1. re-run the experiment with crates=https://crater-reports.s3.amazonaws.com/pr-147017-1/retry-regressed-list.txt ↩

[RalfJung]

• this is an actually-too-big enum, but in the latest version of this crate it already got converted to u64
• this has -1 and 0xffffffff in the same enum. The variant with the latter is called ForceDWORD so this seems to be an indirect attempt to control the size, but it doesn't look right since an enum that has both negative and u32::MAX discriminants is 8 bytes large on GCC compilers.

Those both look like legit cases where the lint should indeed fire.

[RalfJung]

@rust-lang/lang so to summarize, the questions for you are:

• Are you okay with the general direction here (not changing anything about how we compute layout, but identify potentially problematic enums and FCW against them telling people to use an explicit integer type instead)? Explicit integer types have downsides, e.g. there's no repr(c_int), but given all its problems I don't think using repr(C) instead is a good fix for this... or if you do, then write all discriminants as ... as c_int as isize, which will also silence the FCW.
• Should the FCW start out as immediately also reporting issues in dependencies, or not?
• What about enums where all values would fit into an unsigned int, but some are too big for an int?

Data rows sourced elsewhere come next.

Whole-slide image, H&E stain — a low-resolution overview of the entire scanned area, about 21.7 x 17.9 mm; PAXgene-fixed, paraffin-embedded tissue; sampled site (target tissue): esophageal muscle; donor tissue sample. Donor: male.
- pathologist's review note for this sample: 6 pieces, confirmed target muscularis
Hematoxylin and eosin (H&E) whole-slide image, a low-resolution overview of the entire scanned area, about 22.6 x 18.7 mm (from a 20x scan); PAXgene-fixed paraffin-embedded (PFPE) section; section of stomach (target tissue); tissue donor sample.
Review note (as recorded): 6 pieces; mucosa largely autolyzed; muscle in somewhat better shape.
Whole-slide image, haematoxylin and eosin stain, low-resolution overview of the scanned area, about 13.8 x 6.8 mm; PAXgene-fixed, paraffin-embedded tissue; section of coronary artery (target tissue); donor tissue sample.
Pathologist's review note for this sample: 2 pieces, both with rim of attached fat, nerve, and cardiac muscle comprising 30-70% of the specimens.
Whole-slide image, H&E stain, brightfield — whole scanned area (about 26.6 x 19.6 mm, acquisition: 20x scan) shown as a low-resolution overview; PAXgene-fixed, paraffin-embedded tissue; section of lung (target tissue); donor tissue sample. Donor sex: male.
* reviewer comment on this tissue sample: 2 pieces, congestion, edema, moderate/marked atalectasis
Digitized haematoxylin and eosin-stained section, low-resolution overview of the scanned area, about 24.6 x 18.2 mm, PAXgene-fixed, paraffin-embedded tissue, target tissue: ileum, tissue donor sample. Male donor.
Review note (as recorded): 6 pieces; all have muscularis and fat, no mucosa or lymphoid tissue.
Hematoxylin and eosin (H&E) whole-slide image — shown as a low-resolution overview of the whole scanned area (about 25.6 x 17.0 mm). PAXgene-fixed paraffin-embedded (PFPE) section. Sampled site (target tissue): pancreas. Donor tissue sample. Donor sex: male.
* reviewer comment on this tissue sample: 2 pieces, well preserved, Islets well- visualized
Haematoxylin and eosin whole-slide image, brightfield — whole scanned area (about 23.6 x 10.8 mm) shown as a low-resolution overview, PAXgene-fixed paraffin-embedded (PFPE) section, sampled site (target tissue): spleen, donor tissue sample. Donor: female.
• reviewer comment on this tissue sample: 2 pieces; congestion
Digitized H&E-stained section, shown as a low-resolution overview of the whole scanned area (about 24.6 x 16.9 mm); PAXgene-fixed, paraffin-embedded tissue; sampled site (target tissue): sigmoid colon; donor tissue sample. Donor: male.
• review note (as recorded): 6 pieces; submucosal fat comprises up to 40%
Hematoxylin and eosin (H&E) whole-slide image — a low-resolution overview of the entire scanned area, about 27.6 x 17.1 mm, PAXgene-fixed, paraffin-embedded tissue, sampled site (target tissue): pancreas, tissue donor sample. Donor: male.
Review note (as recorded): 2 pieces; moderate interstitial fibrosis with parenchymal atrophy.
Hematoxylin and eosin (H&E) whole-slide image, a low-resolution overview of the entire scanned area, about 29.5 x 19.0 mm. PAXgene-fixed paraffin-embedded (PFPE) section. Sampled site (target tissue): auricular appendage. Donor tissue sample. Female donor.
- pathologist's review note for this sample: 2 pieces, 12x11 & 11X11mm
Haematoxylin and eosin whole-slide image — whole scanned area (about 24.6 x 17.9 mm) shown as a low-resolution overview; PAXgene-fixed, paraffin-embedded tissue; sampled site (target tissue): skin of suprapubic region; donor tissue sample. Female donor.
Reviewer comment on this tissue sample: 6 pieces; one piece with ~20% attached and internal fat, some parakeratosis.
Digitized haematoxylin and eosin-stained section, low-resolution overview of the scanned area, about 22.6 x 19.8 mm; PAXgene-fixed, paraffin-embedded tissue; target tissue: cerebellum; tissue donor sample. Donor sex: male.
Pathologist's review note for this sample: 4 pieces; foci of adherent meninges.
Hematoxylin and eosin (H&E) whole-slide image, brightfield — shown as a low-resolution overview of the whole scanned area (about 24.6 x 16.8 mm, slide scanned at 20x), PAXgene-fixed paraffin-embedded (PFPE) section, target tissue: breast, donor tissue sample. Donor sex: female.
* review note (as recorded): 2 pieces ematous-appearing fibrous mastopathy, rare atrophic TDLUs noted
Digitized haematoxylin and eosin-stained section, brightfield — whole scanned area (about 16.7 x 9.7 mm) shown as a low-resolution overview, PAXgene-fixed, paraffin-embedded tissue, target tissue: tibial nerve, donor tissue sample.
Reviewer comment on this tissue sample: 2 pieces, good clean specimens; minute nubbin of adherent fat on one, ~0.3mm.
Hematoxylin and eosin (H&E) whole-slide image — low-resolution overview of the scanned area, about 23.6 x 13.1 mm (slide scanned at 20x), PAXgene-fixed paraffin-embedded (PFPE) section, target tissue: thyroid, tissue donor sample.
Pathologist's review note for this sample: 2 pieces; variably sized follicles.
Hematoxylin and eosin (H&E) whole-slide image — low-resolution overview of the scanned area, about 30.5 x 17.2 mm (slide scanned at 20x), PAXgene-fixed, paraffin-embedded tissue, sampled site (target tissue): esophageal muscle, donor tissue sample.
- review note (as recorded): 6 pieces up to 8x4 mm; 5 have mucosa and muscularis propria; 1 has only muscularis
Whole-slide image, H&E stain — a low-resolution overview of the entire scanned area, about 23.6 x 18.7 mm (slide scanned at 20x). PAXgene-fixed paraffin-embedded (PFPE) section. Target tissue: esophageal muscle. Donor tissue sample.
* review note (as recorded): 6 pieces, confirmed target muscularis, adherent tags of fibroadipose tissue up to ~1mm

If we warn for them, we'll trigger the warning a lot more often (crater says 57 vs 3 cases; I didn't look through those 57 regressions to see how many root regressions this has but it is clear that a good chunk of them come from seccomp-sys). On the targets where the warning would trigger (which can only be on 64bit targets), I don't think we have an example of such enums actually being problematic. They are definitely problematic on "short-enums" targets (ARM32, hexagon) but there the new lint can't fire; the existing overflowing_literals lint fires instead. So this partially boils down to, do we want to reject enums that are problematic for the current target, or reject problematic enums in general? We're not doing amazing at the latter for the reasons explained in the PR description -- we'd need a HIR-level lint directly accessing the literals instead of their already-wrapped results -- but this particular check is something we can do easily. Do we want a principled check with very clear scope, or something slightly more fuzzy that can detect more potential problems?

[workingjubilee]

re: 2 (FCW immediately or not?): Unless we choose the most-minimal-impact version of this, I think we should slow-roll this instead of jumping to warning in deps to avoid a repeat of the "lol this FCW hits the windows crate" situation, as it seems likely to be something that is quickly found and fixed in deps.

re: 3 (enums that hypothetically fit into uints) and this:

OTOH this makes me question whether it is really a good idea to exempt enums where all discriminant values fit into unsigned int from this lint. Arguably, enums like the ones crater identified should be declared with repr(u32).

Yes, despite saying that allowing u32 or i32 is "the point" of how C enums work, I think based on what you found, I think that maybe we shouldn't try to further handle that in Rust. We should probably take a stronger "#[repr(C)] enum is bad, actually" stance. People are obviously trying to translate their intuitions from C compilers, but the ways the C compilers behave are non-intuitive, so the result simply cannot make sense when you try to cross-reference the way rustc and C compilers behave.